To a computer with no common sense, both sentences are not just imprecise, they’re impossible to parse. This type of sentence—where there is an ambiguity that rests on a single pronoun and changing another word switches whether the pronoun refers to the sentence’s subject or object—is known as a Winograd schema. This is such a tough problem in natural language processing that Nuance Communications sponsors an annual event that challenges AIs to solve the ambiguity. That event is the Winograd Schema Challenge.

This is just a glimpse into the challenges of having chatbots understand and use human language. While there are libraries to help with natural language processing, it’s far from being a solved problem. If your chatbot can’t understand your customers then you’re setting expectations that you can’t meet.

That Chatbot’s AI is actually a bunch of IF statements

Pretty quickly, any code gets to a point where a decision must be made between two alternatives.

If the user presses 1, turn the screen pink. Otherwise, turn it green.

In traditional software, the programmer must anticipate and prepare for every possibility that they want their code to handle. Computers are stupid, remember?

AI promises something different. With AI, the software learns for itself. The promise is that the programmer doesn’t have to anticipate all eventualities because the AI will learn by itself how to handle unfamiliar situations.

At the cutting edge of AI are projects where computers really are learning for themselves. iCub is a small robot that is able to learn simple tasks, such as recognizing objects. It doesn’t have free-flowing conversations about your checking account or make suggestions for which bouquet of flowers your mother would most like.

That’s because what many people call AI (in the context of chatbots) is, in fact, nothing more than a very fancy set of IF statements. Someone has anticipated the likely questions and programmed how to respond to them (that’s why automated FAQs are one use case where chatbots are very effective). That, mixed with the challenge of natural language processing, leads to stunted conversations that are far from the promise of artificial intelligence.

And that, perhaps, is the main cause of disappointing chatbot experiences: a chat window brings with it promises of free-flowing communication. It’s a forum for handling questions and situations that haven’t been anticipated.

At the cutting edge, there are chatbots that can maintain limited conversations and show glimpses of what will be available to businesses in just a few years. But are they ready to field complex customer service questions autonomously?
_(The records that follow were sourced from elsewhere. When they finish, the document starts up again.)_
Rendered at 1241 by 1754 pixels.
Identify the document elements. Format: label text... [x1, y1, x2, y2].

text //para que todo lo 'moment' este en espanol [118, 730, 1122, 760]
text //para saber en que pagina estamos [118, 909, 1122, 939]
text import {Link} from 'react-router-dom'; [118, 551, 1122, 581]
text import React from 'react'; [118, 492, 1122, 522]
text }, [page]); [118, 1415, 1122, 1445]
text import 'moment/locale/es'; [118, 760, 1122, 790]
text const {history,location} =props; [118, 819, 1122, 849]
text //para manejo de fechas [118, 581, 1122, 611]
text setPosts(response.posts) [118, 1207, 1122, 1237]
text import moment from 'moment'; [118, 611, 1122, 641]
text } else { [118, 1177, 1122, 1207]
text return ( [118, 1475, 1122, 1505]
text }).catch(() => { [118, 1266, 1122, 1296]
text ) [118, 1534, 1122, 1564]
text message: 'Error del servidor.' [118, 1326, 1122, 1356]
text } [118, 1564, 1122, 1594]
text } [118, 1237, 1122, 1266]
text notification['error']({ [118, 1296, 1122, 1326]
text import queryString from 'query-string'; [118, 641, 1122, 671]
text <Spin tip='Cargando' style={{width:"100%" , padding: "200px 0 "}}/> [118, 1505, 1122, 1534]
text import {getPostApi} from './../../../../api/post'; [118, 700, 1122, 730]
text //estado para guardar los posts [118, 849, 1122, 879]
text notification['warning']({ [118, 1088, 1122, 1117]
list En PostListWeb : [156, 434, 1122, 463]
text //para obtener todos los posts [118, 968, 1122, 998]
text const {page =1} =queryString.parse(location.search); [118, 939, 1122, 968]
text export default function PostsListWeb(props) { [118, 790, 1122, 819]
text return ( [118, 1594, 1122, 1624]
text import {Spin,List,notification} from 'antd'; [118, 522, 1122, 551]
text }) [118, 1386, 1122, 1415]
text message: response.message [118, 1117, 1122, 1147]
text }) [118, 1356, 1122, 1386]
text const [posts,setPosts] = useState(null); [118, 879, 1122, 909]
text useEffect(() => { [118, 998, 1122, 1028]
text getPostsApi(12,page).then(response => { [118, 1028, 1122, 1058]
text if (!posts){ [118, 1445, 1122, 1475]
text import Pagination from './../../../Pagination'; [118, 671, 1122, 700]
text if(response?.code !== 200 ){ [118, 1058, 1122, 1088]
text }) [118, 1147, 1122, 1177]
In a world where customer service quality is a huge factor in influencing customer loyalty, maybe it’s not worth the risk with today’s chatbot technology.

Augment, don’t replace

Instead of asking chatbots to go beyond their capabilities, we can use AI to augment human contact center agents. Tools such as IBM Watson can already integrate with Nexmo’s Voice API, opening the possibility of an AI agent that assists rather than replaces people. That’s why AI features heavily in the future of the contact center, but the emphasis—for today—is on making human agents more efficient by anticipating and supporting customer needs. Rather than having customers converse with a chatbot about their checking accounts, they should have those conversations with human agents who have an AI assistant. The AI assistant can quickly provide them with answers and the agent can use their human experience to make the final decision on what to share with the customer.

Chatbots are fun to play with but a hybrid approach, using AI to assist human agents, avoids trusting precious customer relationships entirely to unthinking computers. However we look at it, the contact center of the future will be transformed by AI, but we must not entrust too much to chatbots today.